December, 2009: 22
12/22/09-Since the last entry, another Classic Value (CV) pick, RDS/A, purchased on 12/4/08, has been held over a year. It will be sold at the market price early tomorrow, 12/23/09. It will then be removed from the CV open positions portfolio, and its closed position info recorded, based on the 12/4/08 to 12/23/09 per share performance. Through the close of trading today, after subtracting a commission (while not counting any dividends), RDS/A has been up 22.82% in the past 12(+) months.
Since the last entry as well, another Classic Value (CV) pick, ESV, purchased on 12/15/08, has been held over a year. It will be sold at the market price early tomorrow, 12/23/09. It will then be removed from the CV open positions portfolio, and its closed position info recorded, based on the 12/15/08 to 12/23/09 per share performance. Through the close of trading today, after subtracting a commission (while not counting any dividends), ESV had been up 25.34% in the past 12(+) months.
My top-five current low price to book value stocks are: CRDN; ELMG; KND; NWPX; and PDS.
My favorite among them is EMS Technologies, Inc. (ELMG) (recent price $13.77). It meets Benjamin Graham's bargain stock safety and value criteria.
EMS Technologies, Inc. will be added to our nest egg at its market price early tomorrow, 12/23/09.
At the end of the quarter and year, I like to do a summary review here of how things have gone with our different portfolios, hypothetical and actual. This year, however, my wife and I shall be on the road or in WI, several states away from home, until after the first week of January, and so unable to access the stats. I need or put new entries online just at the end of the year.
Accordingly, I'll give a short preview now and add a more detailed analysis of how things have gone, since the last quarterly report (effective 9/30/09), once we have returned. Of course, that will mean the stats will be a little off, since not right as of the last trading day of 2009, but a few days afterward. However, it is better than not having the review at all and likely will be relatively close to the end of quarter and year results.

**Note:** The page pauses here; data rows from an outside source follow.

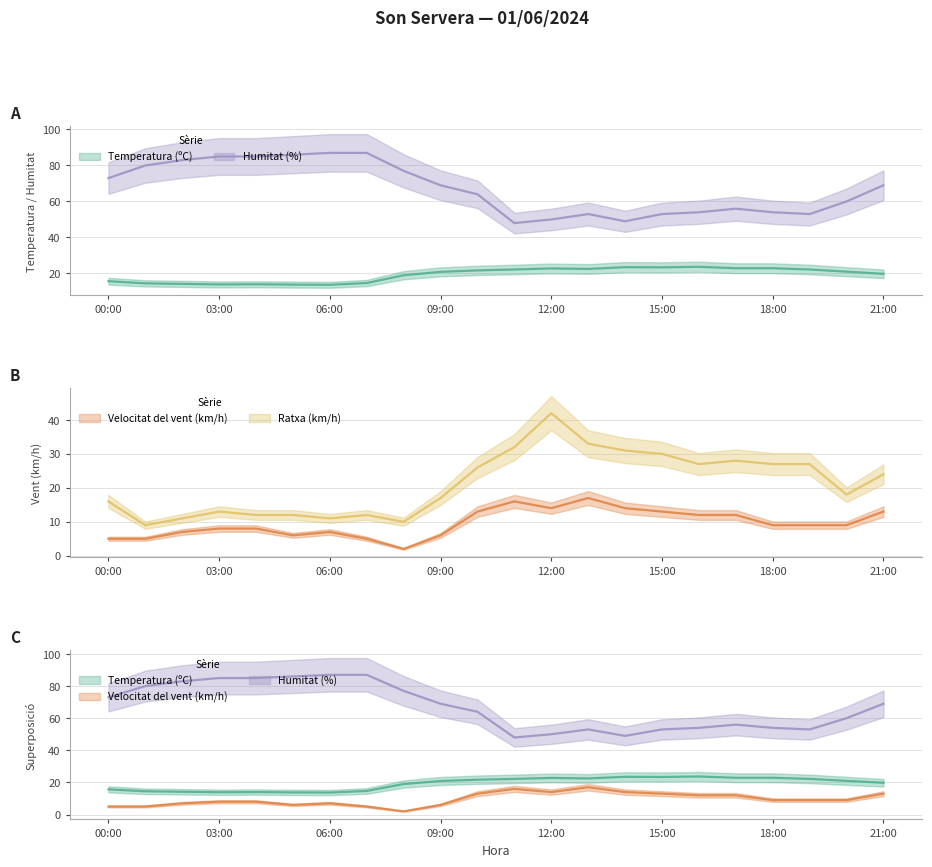

At which label is Humitat (%) closest to 67?

09:00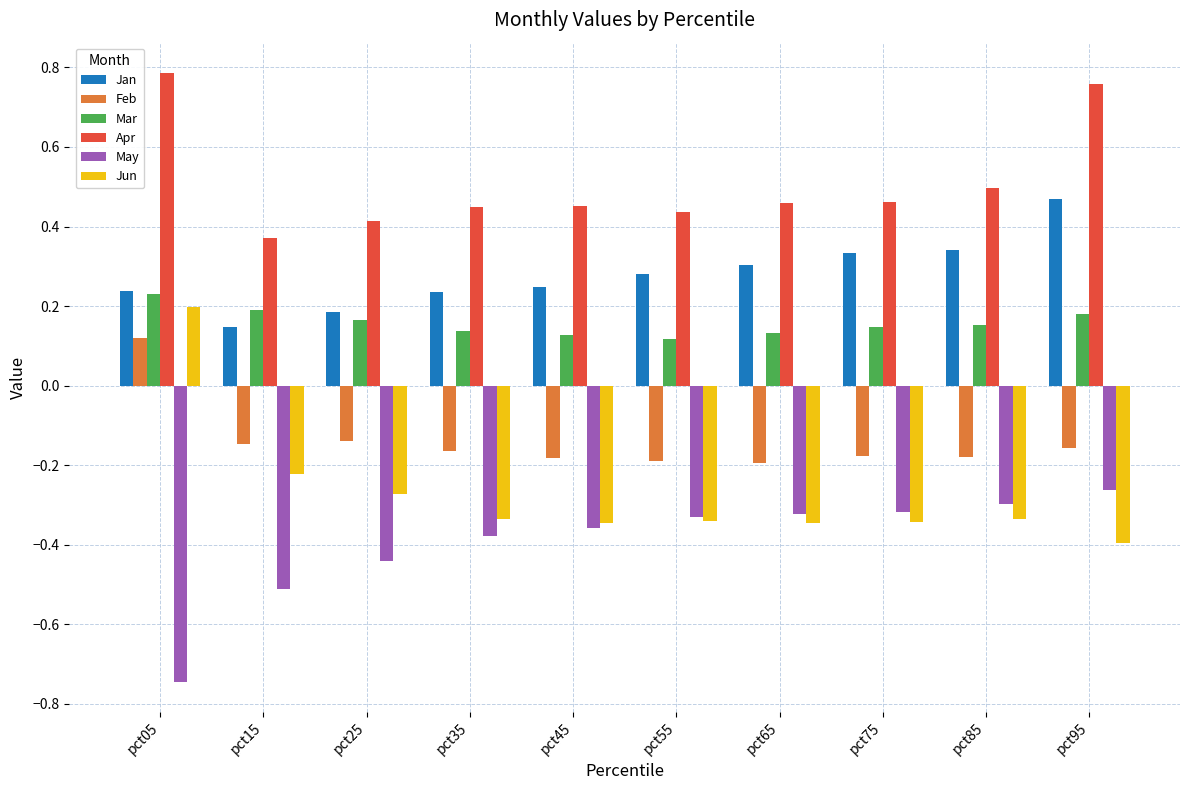

What is the difference between the highest and lowest values at pct25?

0.9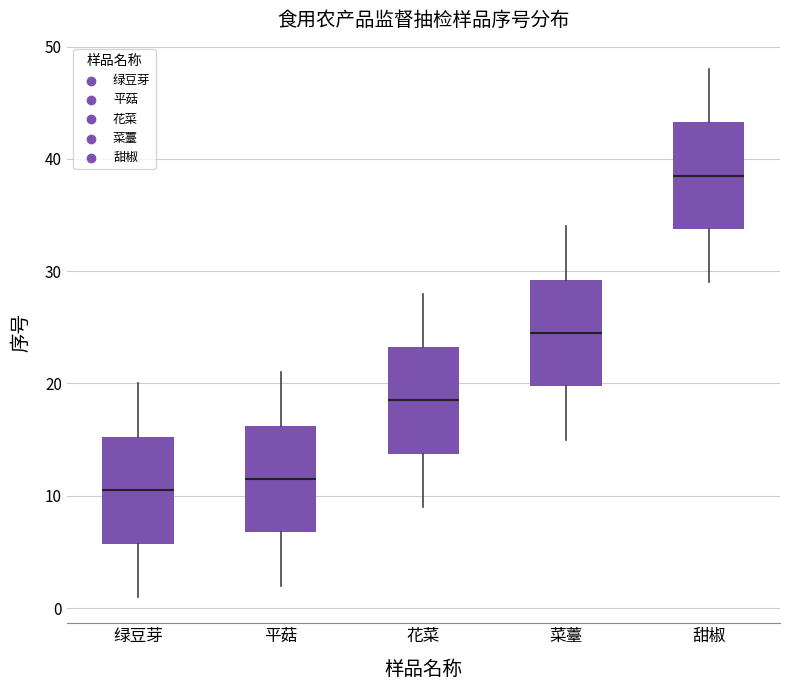

Reading left to right, transcribe this box plot: for each box, give where its median line is, the range the box spans, and where its two whiskers end, as read against the y-axis. The values are not printed on the chart, so give them approximately, as read against the axis.

绿豆芽: median 11, box 6 to 15, whiskers 1 to 20
平菇: median 12, box 7 to 16, whiskers 2 to 21
花菜: median 19, box 14 to 23, whiskers 9 to 28
菜薹: median 25, box 20 to 29, whiskers 15 to 34
甜椒: median 39, box 34 to 43, whiskers 29 to 48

As of right now, therefore, with an average hold period of 0.8745 year, the Classic Value (CV) open positions are up at an annualized rate of 53.8%, but the closed CV positions, by far the more numerous (by about 4 to 1), have had an average hold of .9926 year and an annualized performance rate of just 1.61%.
Our actual account 5-Star Stocks portfolio has an open position average hold (8 assets) of 0.4366 and an annualized performance of 129.3%. There was just one closed position among the 5-Star Stocks. It was held 0.30 year and had an annualized performance of 193.7%
Our actual Low Price to Book Value portfolio also has an open position average hold period of 0.30 (14 equity purchases) and an annualized performance of 18.27%. However, there was one closed position. It sold at a loss after 0.08 year and has an annualized performance record of negative 24.5%
Meanwhile, the S&P 500 Index has fallen slightly since the hypothetical CV portfolio was begun on 10/4/04, 5.2 years ago, for an annualized loss of 0.3%.
Our total portfolio was down 17.7% at the end of 2008 relative to its level at the end of 2007. It remains down from 12/31/07, almost two years ago, but now by only about 6%. The record since last year is better. Our total nest egg is up 14.2% so far this year, since the close of trading the last business day of 2008. However, we have increased our equities as a percentage of our total assets, so they are up 30.9% from their level on 12/31/08.
As usual, we have placed emphasis on increasing our equity total book value by at least 12.5% again in 2009. So far, this target has been exceeded, and total equity book value is now about 18% above its level the end of last year.
So, fingers crossed, but overall it looks to have been a good year relative to our 2008 financial status.
Disclaimer and Disclosure Statement
Neither I nor Investor's Journal will be responsible for losses by anyone who obtained ideas from this site.
This diary is intended for personal interest and general information only. You are advised to do your own research (as well as to consult highly compensated professionals) before spending money on anything.
I know of no reason anyone should take my financial musings seriously. At best I am a dedicated amateur providing a bit of investment-related insight and entertainment, at worst an amusing diversion.
My wife, Fran, and I may at times own shares of some of the assets mentioned here. But neither of us receive any benefit from reference to them, unless you count the mutual misery when we get it wrong, or the opportunity to gloat when we get it right.